• _PROVIDED RECORDS_
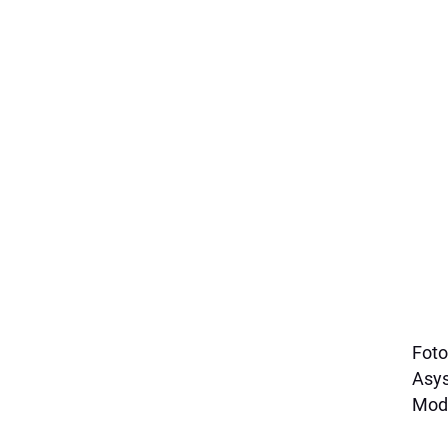
Foto
Asys
Mode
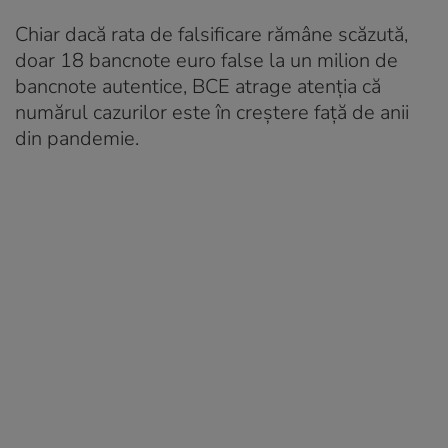
Chiar dacă rata de falsificare rămâne scăzută,
doar 18 bancnote euro false la un milion de
bancnote autentice, BCE atrage atenția că
numărul cazurilor este în creștere față de anii
din pandemie.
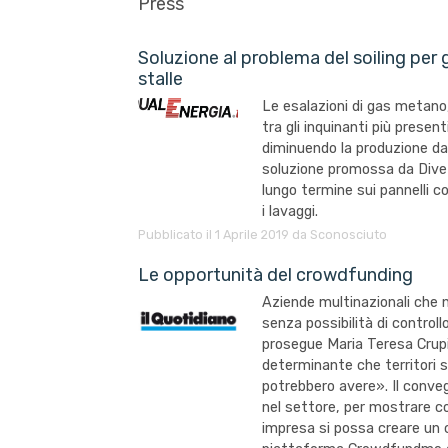
Press
Soluzione al problema del soiling per g
stalle
Le esalazioni di gas metano
tra gli inquinanti più presen
diminuendo la produzione da
soluzione promossa da Dive 
lungo termine sui pannelli co
i lavaggi.
Pubblicato il 1 Aprile 2019 da Sconosciuto
Le opportunità del crowdfunding
Aziende multinazionali che n
senza possibilità di controll
prosegue Maria Teresa Crupi
determinante che territori s
potrebbero avere». Il conve
nel settore, per mostrare c
impresa si possa creare un 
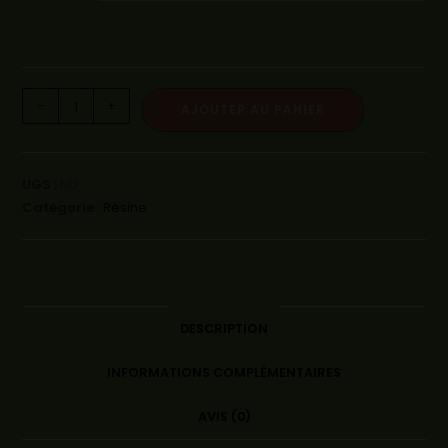
-
+
AJOUTER AU PANIER
UGS :
ND
Catégorie :
Résine
DESCRIPTION
INFORMATIONS COMPLÉMENTAIRES
AVIS (0)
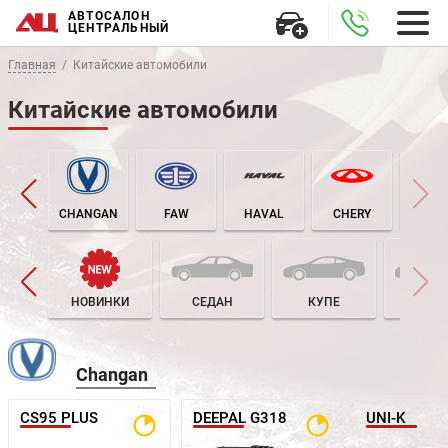
АВТОСАЛОН
ЦЕНТРАЛЬНЫЙ
Главная
Китайские автомобили
Китайские автомобили
CHANGAN
FAW
HAVAL
CHERY
GEE
НОВИНКИ
СЕДАН
КУПЕ
ЛИФТБ
Changan
CS95 PLUS
DEEPAL G318
UNI-K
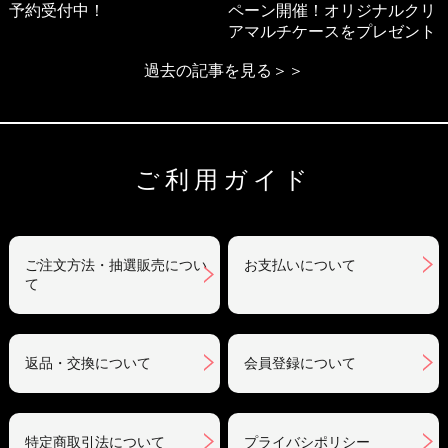
予約受付中！
ペーン開催！オリジナルクリ
アマルチケースをプレゼント
過去の記事を見る＞＞
ご利用ガイド
ご注文方法・抽選販売につい
お支払いについて
て
返品・交換について
会員登録について
特定商取引法について
プライバシポリシー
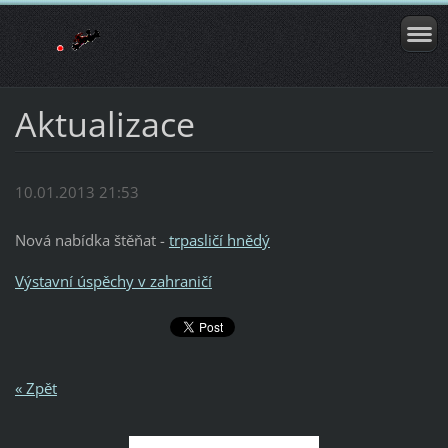
Aktualizace
10.01.2013 21:53
Nová nabídka štěňat -
trpasličí hnědý
Výstavní úspěchy v zahraničí
« Zpět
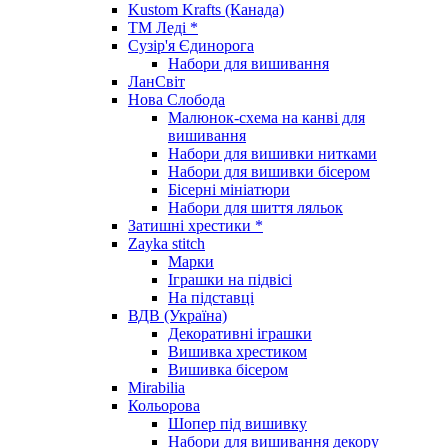
Kustom Krafts (Канада)
ТМ Леді *
Сузір'я Єдинорога
Набори для вишивання
ЛанСвіт
Нова Слобода
Малюнок-схема на канві для
вишивання
Набори для вишивки нитками
Набори для вишивки бісером
Бісерні мініатюри
Набори для шиття ляльок
Затишні хрестики *
Zayka stitch
Марки
Іграшки на підвісі
На підставці
ВДВ (Україна)
Декоративні іграшки
Вишивка хрестиком
Вишивка бісером
Mirabilia
Кольорова
Шопер під вишивку
Набори для вишивання декору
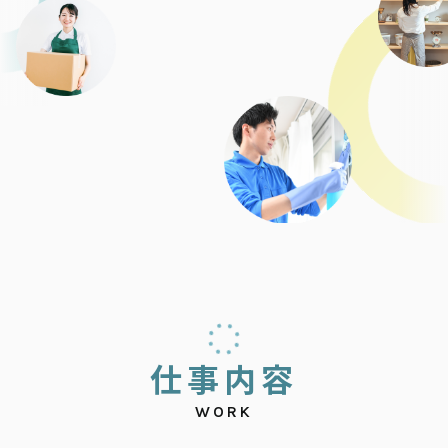
仕
事
内
容
WORK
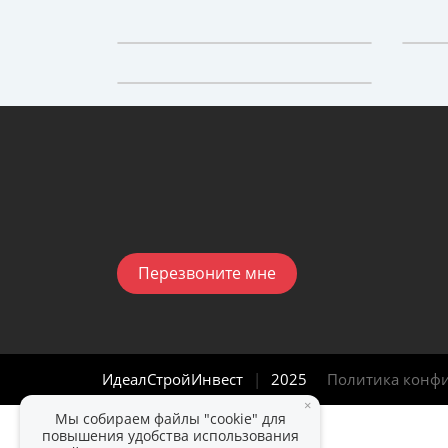
Перезвоните мне
ИдеалСтройИнвест
|
2025
Политика конф
×
Мы собираем файлы "cookie" для
повышения удобства использования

• _REQUIRED WORK_
Final stretch of the data: repeat exactly each line from the one containing "Zayka stitch" through the last, and omit all pictures.

• _ANSWER_
Zayka stitch
Марки
Іграшки на підвісі
На підставці
ВДВ (Україна)
Декоративні іграшки
Вишивка хрестиком
Вишивка бісером
Mirabilia
Кольорова
Шопер під вишивку
Набори для вишивання декору
仕
事
内
容
WORK
Перезвоните мне
ИдеалСтройИнвест
|
2025
Политика конф
×
Мы собираем файлы "cookie" для
повышения удобства использования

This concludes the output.